■ SOURCE DOCUMENT ■
*-*-*

Foodborne Illness-Clostridium perfringens
What is Clostridium perfringens?
Clostridium perfringens (C. perfringens) is a bacterium. It lives naturally in the environment and can be found frequently in the gut of people and some animals.
Why does it make us sick?
Not all C. perfringens make us sick. Some produce a toxin in the gut that can cause illness. When someone eats food contaminated with a large amount of C. perfringens that produces toxin they may get sick.
What are the symptoms of C. perfringens food poisoning?
The most common symptoms are stomach cramps and diarrhea.
How dangerous is it?
C. perfringens is one of the most common causes of foodborne illness in the United States. The U.S. Centers for Disease Control and Prevention (CDC) estimates it causes nearly 1 million cases each year.
Most people recover within 24 hours, but illness can be severe in some people and in rare cases can lead to death.
Many factors may impact how sick someone gets from C. perfringens including a person’s age, preexisting health conditions and how much contaminated food was eaten.
How is it treated?
Most people recover without medical attention. In severe cases, hospitalization and supportive care may be needed.
What kinds of food can cause C. perfringens food poisoning?
These bacteria are common on raw or undercooked meat, poultry and gravies, as well as dried or pre-cooked foods.

*-*-*

■ ACTIVITIES ■
1. Answer these questions using the text on C. perfringens:
(a) What are the most common symptoms of C. perfringens food poisoning?
(b) How many cases does the CDC estimate C. perfringens causes each year?
(c) Within what time do most people recover?
2. Output the passage of the text on C. perfringens that starts with "The most common symptoms" and goes on through "food was eaten.", keeping every word unchanged.
3. Pick up the text on C. perfringens after its last sentence and continue it.

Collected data
*-*-*

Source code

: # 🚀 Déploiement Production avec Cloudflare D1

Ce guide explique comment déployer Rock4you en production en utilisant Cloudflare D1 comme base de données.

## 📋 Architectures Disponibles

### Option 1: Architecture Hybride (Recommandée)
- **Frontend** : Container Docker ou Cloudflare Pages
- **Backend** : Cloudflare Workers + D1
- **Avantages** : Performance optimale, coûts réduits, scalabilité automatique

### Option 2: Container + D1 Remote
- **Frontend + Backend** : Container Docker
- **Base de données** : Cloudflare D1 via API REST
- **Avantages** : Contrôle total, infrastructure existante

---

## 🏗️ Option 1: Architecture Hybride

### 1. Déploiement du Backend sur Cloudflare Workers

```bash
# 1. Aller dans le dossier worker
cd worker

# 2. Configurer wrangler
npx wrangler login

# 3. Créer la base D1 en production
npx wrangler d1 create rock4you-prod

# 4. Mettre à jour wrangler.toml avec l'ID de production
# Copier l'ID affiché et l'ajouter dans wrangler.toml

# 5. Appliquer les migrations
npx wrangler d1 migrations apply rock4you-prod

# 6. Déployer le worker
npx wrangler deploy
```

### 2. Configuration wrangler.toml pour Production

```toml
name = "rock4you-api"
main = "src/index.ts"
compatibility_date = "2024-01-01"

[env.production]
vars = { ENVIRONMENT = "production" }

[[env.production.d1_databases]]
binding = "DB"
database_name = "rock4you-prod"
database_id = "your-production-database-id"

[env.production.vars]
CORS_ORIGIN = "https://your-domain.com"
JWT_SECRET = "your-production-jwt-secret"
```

*-*-*

■ TASK RESPONSES ■
1.
(a) Stomach cramps and diarrhea.
(b) Nearly 1 million.
(c) Within 24 hours.

2.
The most common symptoms are stomach cramps and diarrhea.
How dangerous is it?
C. perfringens is one of the most common causes of foodborne illness in the United States. The U.S. Centers for Disease Control and Prevention (CDC) estimates it causes nearly 1 million cases each year.
Most people recover within 24 hours, but illness can be severe in some people and in rare cases can lead to death.
Many factors may impact how sick someone gets from C. perfringens including a person’s age, preexisting health conditions and how much contaminated food was eaten.

3.
Infections often happen when food sits out for a long time before serving. This can occur at home, in a cafeteria, catered event or holiday gathering. To prevent illness, hot foods should never be allowed to cool lower than 140°F and cold foods should be kept cooler than 41°F.
How can I tell if food is contaminated?
Foods that have dangerous bacteria in them may not taste, smell, or look different. Any food that has been left out too long may be dangerous to eat, even if it looks okay.
How can C. perfringens food poisoning be prevented?
- Cook food thoroughly, and keep it warmer than 140°F or cooler than 41°F. These temperature extremes prevent the bacteria from growing.
- Serve meat dishes hot, right after cooking.
- Refrigerate leftovers within two hours of preparation. It is okay to put hot foods directly into the refrigerator.
- Large pots of food such as soup or stew, or large cuts of meats such as roasts or whole chickens, should be divided for refrigeration.
- All leftovers should be covered before refrigeration, and reheated to at least 165°F before serving.